• _Butir Tugas A_
Berapa kelompok di Kuwait yang sama-sama mengaku sebagai salafi menurut kutipan dokumen tentang istilah salafi?

• _Kutipan Dokumen_
Dalam wacana Islam kontemporer, kata salaf kemudian diimbuhi ya nisbat pada hurup akhirnya: menjadi salafi, kadang juga salafiyah – dengan penambahan ta, setelah ya, untuk menunjuk pada kelompok Islam yang menjadikan cara berpikir dan suluk generasi salaf sebagai sumber inspirasi. Bahkan beberapa kelompok salafi menganggapnya sebagai mazhab.
Terma salafi pada perkembangan berikutnya, mengalami metamorfosis dan tidak bisa diartikan tunggal lagi. Kalimat itu menjadi multi makna. Sikap tak terburu-buru dalam analisis menjadi sebuah keniscayaan ketika menemukan kalimat salafi. Karena pada tingkat sesama pemikir saja, umpamanya, konotasinya bisa berbeda satu sama lain. Misalnya, Goerge Tharabisi dan Aziz Azmah, menggunakan kata salafi untuk sesuatu yang pejoratif: untuk menunjuk arus pemikiran atau kelompok yang anti segala hal yang berbau modernitas dan anti pembaharuan. Lawan dari terma salafi model ini adalah progresif (taqadumi). Sementara, Abid Jabiri, Fahmi jad'an, dan sebagian orientalis menggunakan istilah salafi untuk menunjuk pada setiap gerakan atau pemikiran Islam, yang menjadikan al-Qur'an dan Hadis sebagai sumber utama pemikirannya. Makna yang terakhir ini cakupan lebih luas: memasukan banyak tokoh dan kelompok Islam, baik yang moderat, "literal" -dzahiriyah judud, dan semua kecenderungan pemikiran yang menjadikan al-Qur'an dan Hadis sebagai rujukan utama.
Pada tingkatan klaim antar sesama kelompok pengikut salafi, juga tak kalah ruwetnya. Banyak sekali kelompok yang mengklaim dirinya sebagai salafi hakiki. Di Kuwait, misalnya, data menunjukkan ada lima kelompok yang sama-sama mengaku sebagai salafi, satu sama lain saling kecam dan mendaku sebagai yang paling sah.

• _Entri data tersimpan_
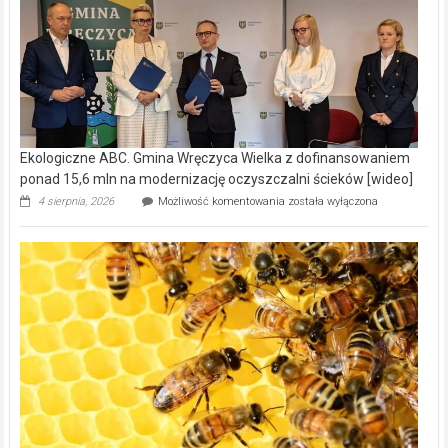
Ekologiczne ABC. Gmina Wręczyca Wielka z dofinansowaniem
ponad 15,6 mln na modernizację oczyszczalni ścieków [wideo]
Ekologiczne
4 sierpnia, 2026
Możliwość komentowania
została wyłączona
ABC.
Gmina
Wręczyca
Wielka
z
dofinansowaniem
ponad
15,6
mln
na
modernizację
oczyszczalni
ścieków
[wideo]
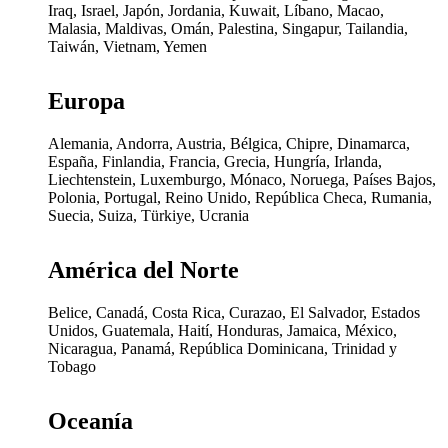
Iraq, Israel, Japón, Jordania, Kuwait, Líbano, Macao,
Malasia, Maldivas, Omán, Palestina, Singapur, Tailandia,
Taiwán, Vietnam, Yemen
Europa
Alemania, Andorra, Austria, Bélgica, Chipre, Dinamarca,
España, Finlandia, Francia, Grecia, Hungría, Irlanda,
Liechtenstein, Luxemburgo, Mónaco, Noruega, Países Bajos,
Polonia, Portugal, Reino Unido, República Checa, Rumania,
Suecia, Suiza, Türkiye, Ucrania
América del Norte
Belice, Canadá, Costa Rica, Curazao, El Salvador, Estados
Unidos, Guatemala, Haití, Honduras, Jamaica, México,
Nicaragua, Panamá, República Dominicana, Trinidad y
Tobago
Oceanía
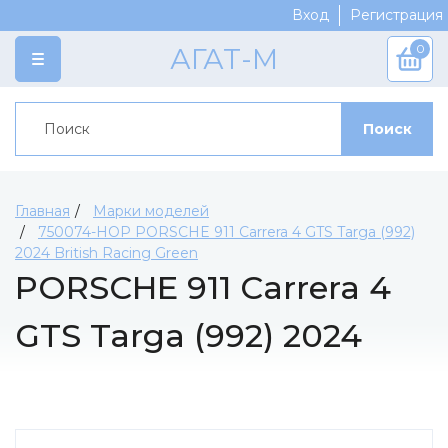
Вход
Регистрация
0
АГАТ-М
КАТАЛОГ
Поиск
Категории
ПРОИЗВОДИТЕЛИ
Марки моделей
Crazy Classic Team
СКОРО
Журнальная серия
AGES
ДОСТАВКА И ОПЛАТА
Главная
Марки моделей
Сборные модели
750074-НОР PORSCHE 911 Carrera 4 GTS Targa (992)
Koof
СКИДКИ
2024 British Racing Green
Краски
Replica
АКЦИИ
PORSCHE 911 Carrera 4
Модельная химия
Ратник
КОНТАКТЫ
GTS Targa (992) 2024
Доработка модели
Мир в Миниатюре
Аксессуары
Артель-Мастер
British Racing Green
Материалы для диорам
Vminiatures
Инструменты
Ominiatura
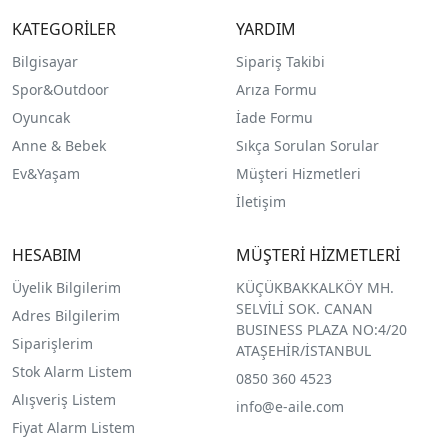
KATEGORİLER
YARDIM
Bilgisayar
Sipariş Takibi
Spor&Outdoor
Arıza Formu
O
yuncak
İade Formu
Anne & Bebek
Sıkça Sorulan Sorular
Ev&Yaşam
Müşteri Hizmetleri
İletişim
HESABIM
MÜŞTERİ HİZMETLERİ
Üyelik Bilgilerim
KÜÇÜKBAKKALKÖY MH.
SELVİLİ SOK. CANAN
Adres Bilgilerim
BUSINESS PLAZA NO:4/20
Siparişlerim
ATAŞEHİR/İSTANBUL
Stok Alarm Listem
0850 360 4523
Alışveriş Listem
info@e-aile.com
Fiyat Alarm Listem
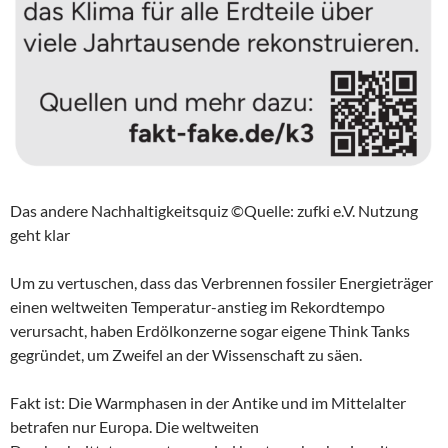
Das andere Nachhaltigkeitsquiz ©Quelle: zufki e.V. Nutzung
geht klar
Um zu vertuschen, dass das Verbrennen fossiler Energieträger
einen weltweiten Temperatur-anstieg im Rekordtempo
verursacht, haben Erdölkonzerne sogar eigene Think Tanks
gegründet, um Zweifel an der Wissenschaft zu säen.
Fakt ist: Die Warmphasen in der Antike und im Mittelalter
betrafen nur Europa. Die weltweiten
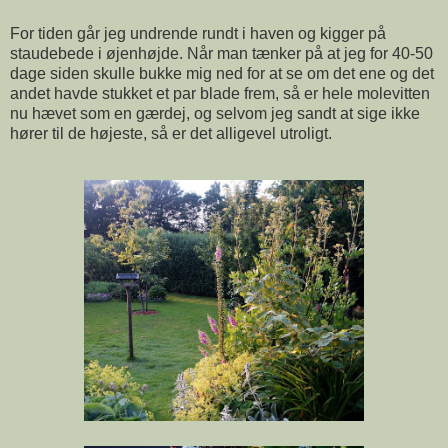
For tiden går jeg undrende rundt i haven og kigger på
staudebede i øjenhøjde. Når man tænker på at jeg for 40-50
dage siden skulle bukke mig ned for at se om det ene og det
andet havde stukket et par blade frem, så er hele molevitten
nu hævet som en gærdej, og selvom jeg sandt at sige ikke
hører til de højeste, så er det alligevel utroligt.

• _Butir Tugas B_
Keluarkan ulang secara persis baris-baris dalam daftar, mulai dari baris yang memuat "Das andere Nachhaltigkeitsquiz" hingga akhir daftar, termasuk kedua ujungnya. Jangan sertakan gambar dalam jawaban.

• _Hasil A_
Lima kelompok.

• _Hasil B_
Das andere Nachhaltigkeitsquiz ©Quelle: zufki e.V. Nutzung
geht klar
Um zu vertuschen, dass das Verbrennen fossiler Energieträger
einen weltweiten Temperatur-anstieg im Rekordtempo
verursacht, haben Erdölkonzerne sogar eigene Think Tanks
gegründet, um Zweifel an der Wissenschaft zu säen.
Fakt ist: Die Warmphasen in der Antike und im Mittelalter
betrafen nur Europa. Die weltweiten
For tiden går jeg undrende rundt i haven og kigger på
staudebede i øjenhøjde. Når man tænker på at jeg for 40-50
dage siden skulle bukke mig ned for at se om det ene og det
andet havde stukket et par blade frem, så er hele molevitten
nu hævet som en gærdej, og selvom jeg sandt at sige ikke
hører til de højeste, så er det alligevel utroligt.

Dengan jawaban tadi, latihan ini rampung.